Check each line of the material for "none" and report how many lines have it, with nothing added.

START GIVEN ENTRIES

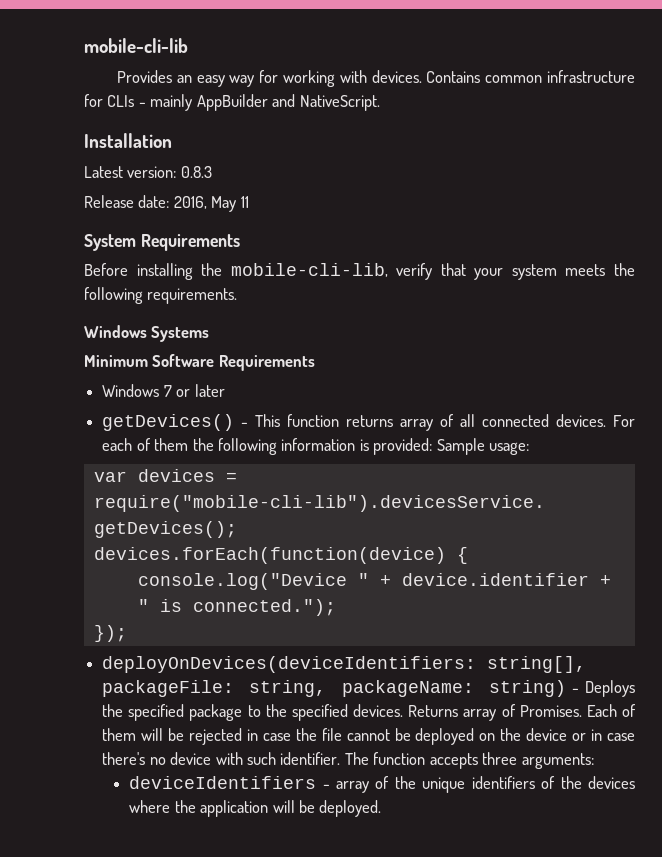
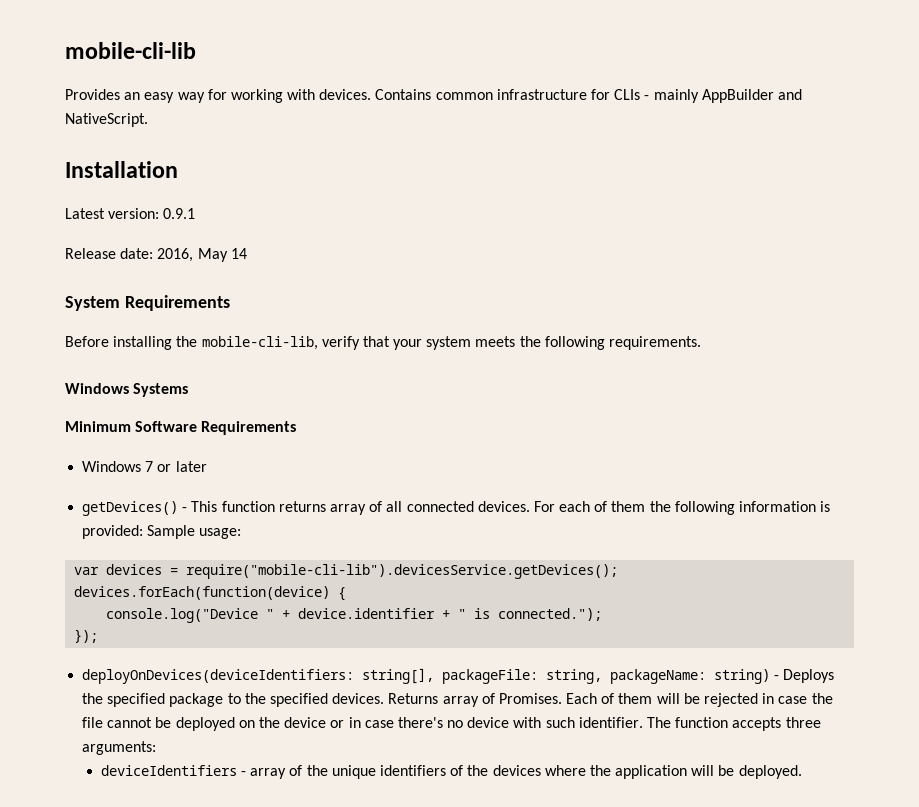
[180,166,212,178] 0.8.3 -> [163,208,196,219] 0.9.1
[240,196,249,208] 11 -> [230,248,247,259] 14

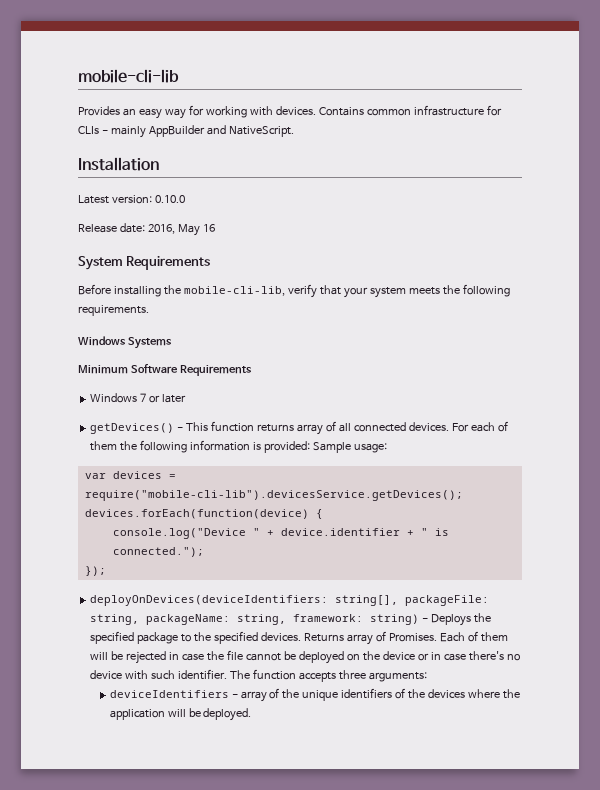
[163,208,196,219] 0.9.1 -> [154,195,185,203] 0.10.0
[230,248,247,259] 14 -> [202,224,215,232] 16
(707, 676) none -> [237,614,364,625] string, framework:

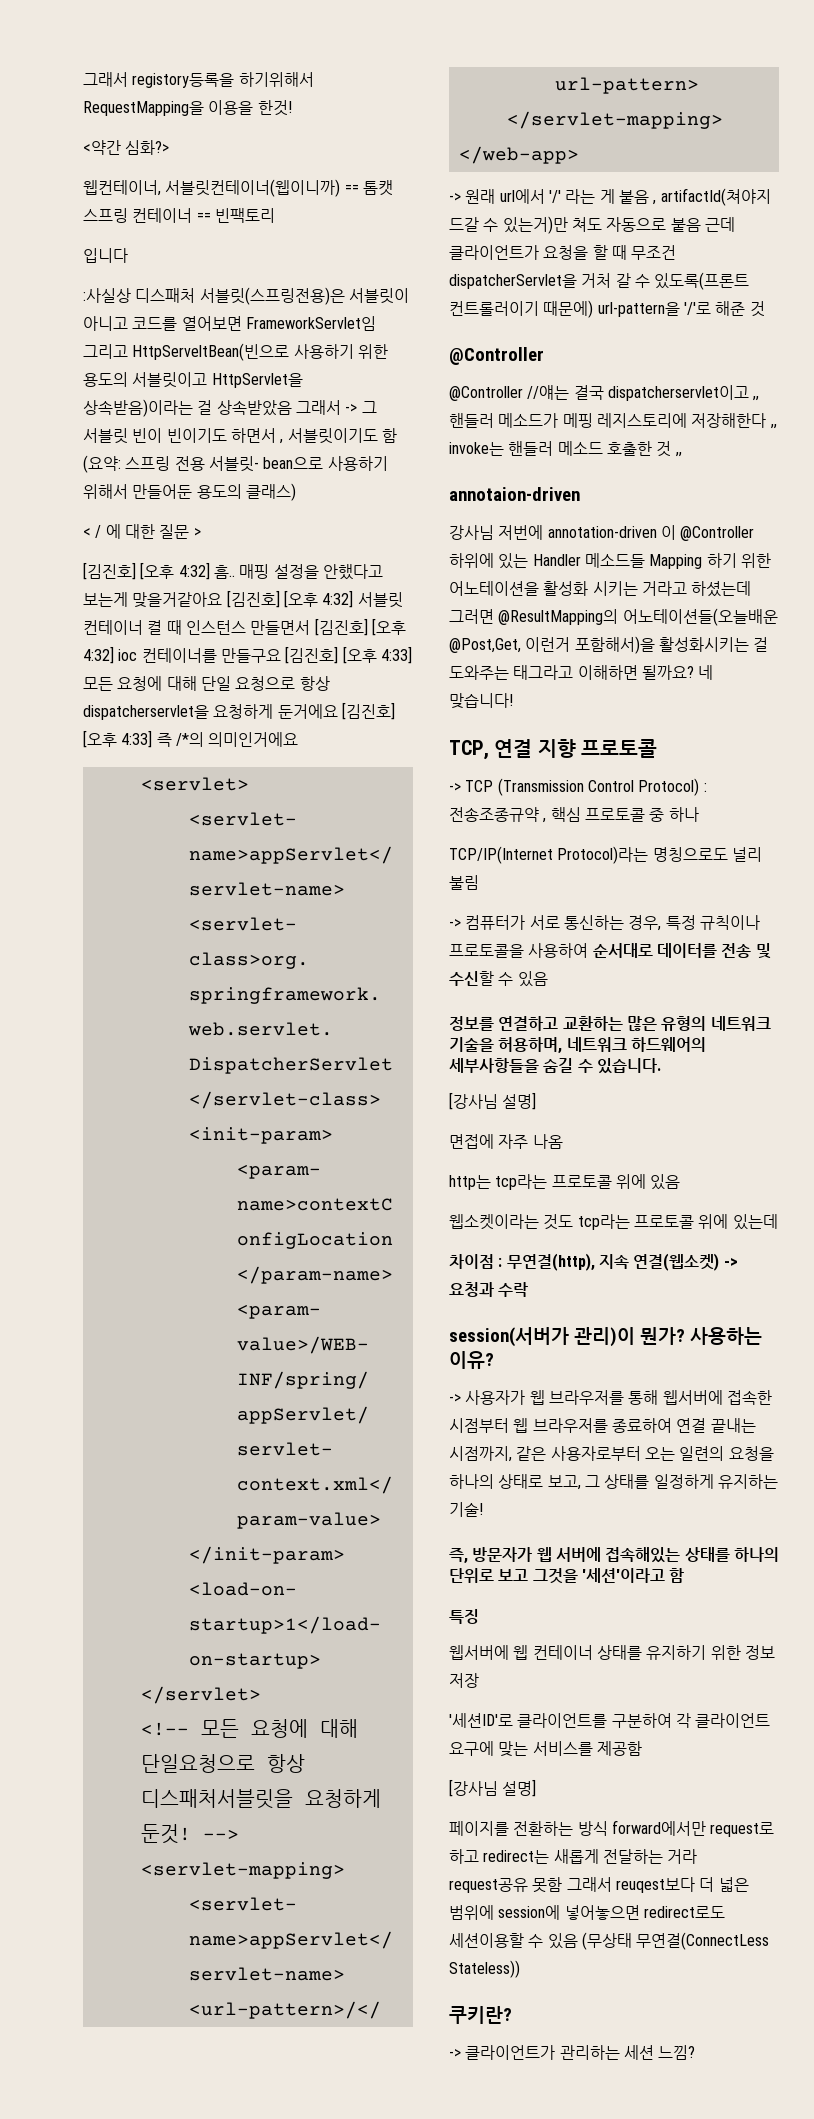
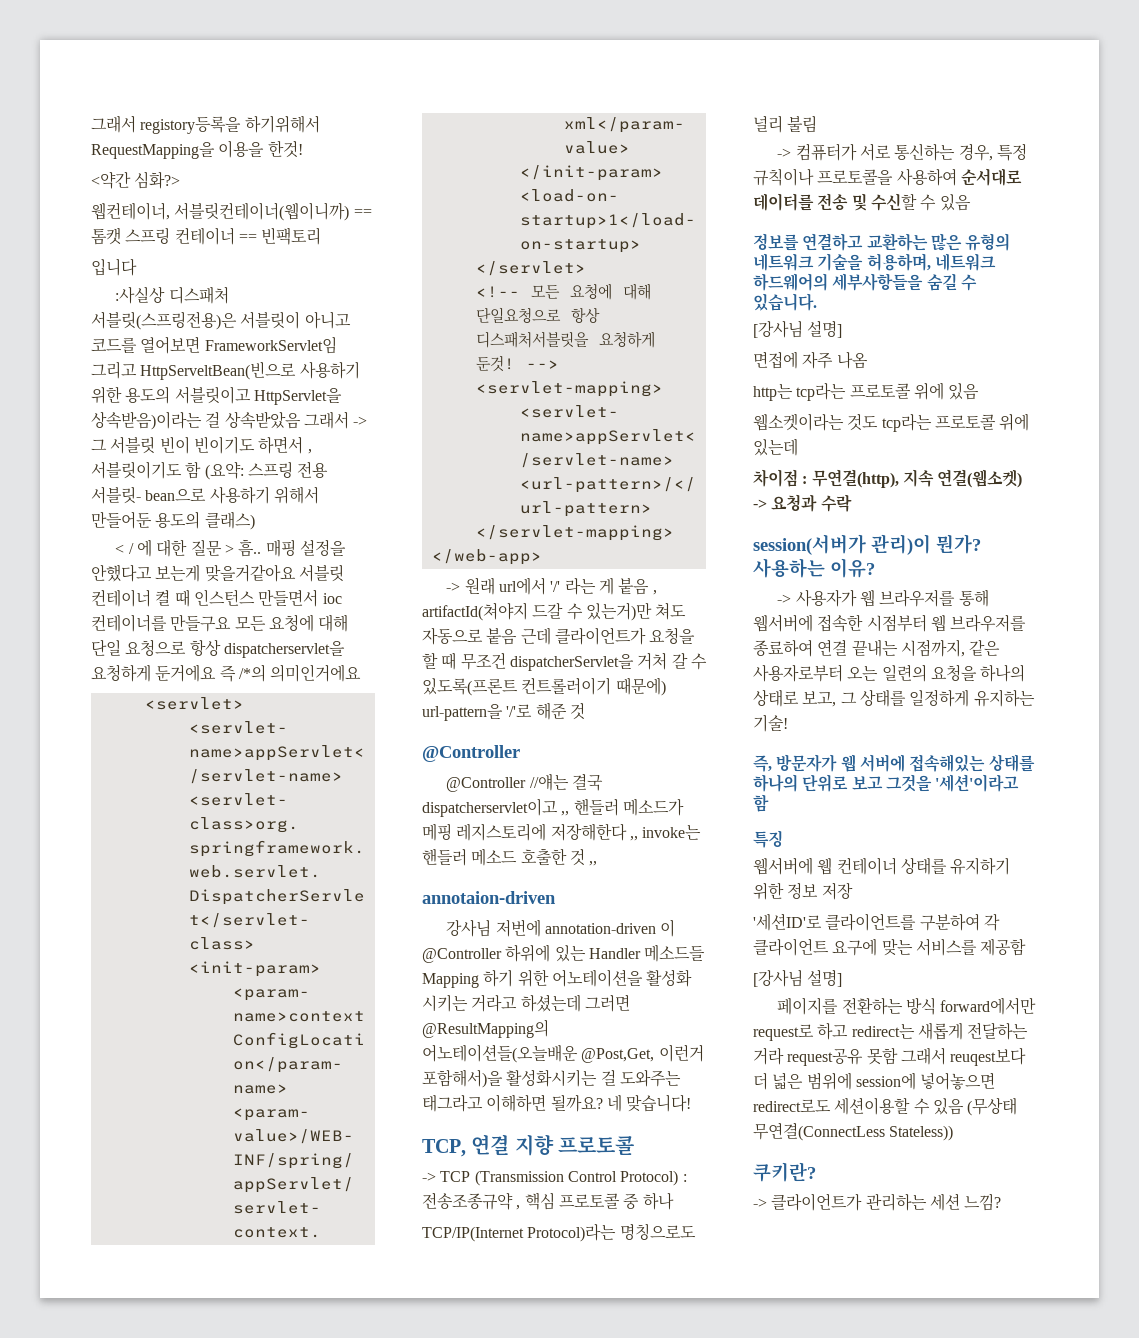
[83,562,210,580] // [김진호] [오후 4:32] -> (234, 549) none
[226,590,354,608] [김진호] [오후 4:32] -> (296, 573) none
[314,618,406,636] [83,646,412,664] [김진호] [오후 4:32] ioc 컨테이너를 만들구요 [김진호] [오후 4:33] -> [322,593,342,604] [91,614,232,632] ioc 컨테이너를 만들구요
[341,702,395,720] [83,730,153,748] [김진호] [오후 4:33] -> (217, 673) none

END GIVEN ENTRIES

▸ **OUTPUT FOR THIS EXERCISE**
4